PROBLEM DESCRIPTION: The lines you return must be all those in the data that hold the string "casing".

===== RECORDS PROVIDED

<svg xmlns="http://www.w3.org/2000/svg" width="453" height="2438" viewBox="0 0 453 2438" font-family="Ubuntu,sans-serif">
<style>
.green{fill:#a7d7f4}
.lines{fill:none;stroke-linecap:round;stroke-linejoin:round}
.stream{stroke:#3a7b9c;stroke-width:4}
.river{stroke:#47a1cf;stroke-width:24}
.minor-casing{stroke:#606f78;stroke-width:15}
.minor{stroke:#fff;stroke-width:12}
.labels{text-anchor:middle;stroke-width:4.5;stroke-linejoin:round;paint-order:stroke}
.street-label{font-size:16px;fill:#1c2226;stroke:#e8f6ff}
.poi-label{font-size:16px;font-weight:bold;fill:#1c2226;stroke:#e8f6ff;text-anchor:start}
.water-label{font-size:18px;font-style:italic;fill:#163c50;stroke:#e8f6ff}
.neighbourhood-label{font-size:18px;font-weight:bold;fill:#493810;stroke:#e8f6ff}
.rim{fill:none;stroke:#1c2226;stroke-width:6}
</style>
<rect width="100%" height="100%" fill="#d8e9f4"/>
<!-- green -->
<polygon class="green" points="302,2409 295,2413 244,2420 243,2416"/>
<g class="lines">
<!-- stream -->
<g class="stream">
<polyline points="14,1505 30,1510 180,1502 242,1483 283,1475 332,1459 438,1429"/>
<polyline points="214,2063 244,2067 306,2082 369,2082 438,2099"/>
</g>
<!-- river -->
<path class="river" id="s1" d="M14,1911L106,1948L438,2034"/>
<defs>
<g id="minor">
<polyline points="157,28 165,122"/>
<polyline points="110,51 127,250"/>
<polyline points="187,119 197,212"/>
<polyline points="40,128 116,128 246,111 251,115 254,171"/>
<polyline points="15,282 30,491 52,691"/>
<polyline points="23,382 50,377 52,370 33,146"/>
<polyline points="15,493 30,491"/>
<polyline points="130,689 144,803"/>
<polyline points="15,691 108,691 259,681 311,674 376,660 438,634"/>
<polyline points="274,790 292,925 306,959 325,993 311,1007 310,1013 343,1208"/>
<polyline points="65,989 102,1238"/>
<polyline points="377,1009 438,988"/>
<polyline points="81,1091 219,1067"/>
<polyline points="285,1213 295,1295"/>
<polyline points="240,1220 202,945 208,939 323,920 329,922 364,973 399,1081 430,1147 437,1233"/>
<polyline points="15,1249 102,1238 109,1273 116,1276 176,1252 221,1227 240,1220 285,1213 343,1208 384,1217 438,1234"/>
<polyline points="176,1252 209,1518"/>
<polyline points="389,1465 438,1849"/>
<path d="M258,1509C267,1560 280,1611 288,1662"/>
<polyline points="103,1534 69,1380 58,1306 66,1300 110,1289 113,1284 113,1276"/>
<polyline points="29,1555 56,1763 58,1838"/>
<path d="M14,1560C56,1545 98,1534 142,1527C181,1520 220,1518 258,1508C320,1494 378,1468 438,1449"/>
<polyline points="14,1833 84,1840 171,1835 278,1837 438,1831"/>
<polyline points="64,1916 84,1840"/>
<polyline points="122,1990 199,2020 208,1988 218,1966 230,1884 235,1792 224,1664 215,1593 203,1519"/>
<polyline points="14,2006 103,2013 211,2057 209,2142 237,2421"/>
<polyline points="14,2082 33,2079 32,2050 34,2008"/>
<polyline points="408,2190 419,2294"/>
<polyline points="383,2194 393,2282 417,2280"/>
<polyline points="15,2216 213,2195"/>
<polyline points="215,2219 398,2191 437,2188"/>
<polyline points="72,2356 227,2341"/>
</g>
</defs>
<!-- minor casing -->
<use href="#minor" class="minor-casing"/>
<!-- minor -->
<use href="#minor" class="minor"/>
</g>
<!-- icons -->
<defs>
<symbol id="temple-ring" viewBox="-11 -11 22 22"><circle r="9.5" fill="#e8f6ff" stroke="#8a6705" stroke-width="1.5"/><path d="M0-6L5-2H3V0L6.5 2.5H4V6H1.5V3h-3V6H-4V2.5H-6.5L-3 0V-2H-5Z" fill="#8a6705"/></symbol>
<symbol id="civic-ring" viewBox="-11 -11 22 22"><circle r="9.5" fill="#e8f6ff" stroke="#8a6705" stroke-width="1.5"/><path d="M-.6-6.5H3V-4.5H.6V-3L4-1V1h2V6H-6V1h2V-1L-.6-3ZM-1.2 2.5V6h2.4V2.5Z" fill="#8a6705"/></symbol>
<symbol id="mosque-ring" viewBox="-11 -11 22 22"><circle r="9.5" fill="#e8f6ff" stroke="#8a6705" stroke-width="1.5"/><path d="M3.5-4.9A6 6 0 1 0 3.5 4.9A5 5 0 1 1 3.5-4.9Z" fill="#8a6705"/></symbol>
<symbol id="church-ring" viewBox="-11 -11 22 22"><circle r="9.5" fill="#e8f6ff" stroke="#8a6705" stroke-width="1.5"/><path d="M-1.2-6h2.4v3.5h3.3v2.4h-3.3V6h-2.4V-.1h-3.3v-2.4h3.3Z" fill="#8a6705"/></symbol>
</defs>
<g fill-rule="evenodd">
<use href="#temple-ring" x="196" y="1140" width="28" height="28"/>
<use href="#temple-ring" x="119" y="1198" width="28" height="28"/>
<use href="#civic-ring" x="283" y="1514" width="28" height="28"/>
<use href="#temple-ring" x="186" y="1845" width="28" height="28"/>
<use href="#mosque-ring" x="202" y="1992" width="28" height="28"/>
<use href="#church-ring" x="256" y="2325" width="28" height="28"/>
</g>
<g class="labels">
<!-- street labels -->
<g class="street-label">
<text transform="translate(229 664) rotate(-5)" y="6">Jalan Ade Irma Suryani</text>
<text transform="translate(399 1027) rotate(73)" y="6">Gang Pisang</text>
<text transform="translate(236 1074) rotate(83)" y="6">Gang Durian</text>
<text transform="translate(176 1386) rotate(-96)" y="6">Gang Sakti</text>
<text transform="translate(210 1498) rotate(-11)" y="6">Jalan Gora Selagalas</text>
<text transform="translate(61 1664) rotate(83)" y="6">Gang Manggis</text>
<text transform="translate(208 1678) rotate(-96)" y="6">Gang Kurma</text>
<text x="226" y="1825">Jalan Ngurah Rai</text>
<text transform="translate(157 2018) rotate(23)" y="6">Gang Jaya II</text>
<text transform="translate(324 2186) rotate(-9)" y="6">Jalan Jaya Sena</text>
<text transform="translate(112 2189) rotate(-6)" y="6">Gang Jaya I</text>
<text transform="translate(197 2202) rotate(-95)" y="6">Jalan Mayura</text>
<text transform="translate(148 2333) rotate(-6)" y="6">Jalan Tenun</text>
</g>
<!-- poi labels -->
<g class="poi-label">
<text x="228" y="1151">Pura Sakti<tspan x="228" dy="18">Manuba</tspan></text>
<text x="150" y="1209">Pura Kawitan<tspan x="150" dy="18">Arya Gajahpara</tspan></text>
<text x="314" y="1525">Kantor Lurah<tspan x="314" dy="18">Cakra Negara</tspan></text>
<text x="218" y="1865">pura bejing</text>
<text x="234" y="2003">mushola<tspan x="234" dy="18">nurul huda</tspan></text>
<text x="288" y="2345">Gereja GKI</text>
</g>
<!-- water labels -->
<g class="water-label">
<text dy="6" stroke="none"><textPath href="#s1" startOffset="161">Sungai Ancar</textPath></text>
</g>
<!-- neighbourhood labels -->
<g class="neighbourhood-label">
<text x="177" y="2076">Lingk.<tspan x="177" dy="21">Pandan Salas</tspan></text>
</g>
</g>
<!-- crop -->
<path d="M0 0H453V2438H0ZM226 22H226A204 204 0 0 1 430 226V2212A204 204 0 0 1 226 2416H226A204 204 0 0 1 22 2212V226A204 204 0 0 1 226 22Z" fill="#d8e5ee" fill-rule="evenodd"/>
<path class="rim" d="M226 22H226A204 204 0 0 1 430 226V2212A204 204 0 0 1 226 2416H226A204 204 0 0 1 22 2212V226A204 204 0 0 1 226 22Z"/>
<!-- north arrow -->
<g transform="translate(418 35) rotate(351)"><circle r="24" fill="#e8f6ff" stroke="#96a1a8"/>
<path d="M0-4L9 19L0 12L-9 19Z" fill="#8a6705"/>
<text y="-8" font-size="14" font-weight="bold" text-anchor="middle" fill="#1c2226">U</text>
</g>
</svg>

==========

OUTPUT FOR THIS EXERCISE:
.minor-casing{stroke:#606f78;stroke-width:15}
<!-- minor casing -->
<use href="#minor" class="minor-casing"/>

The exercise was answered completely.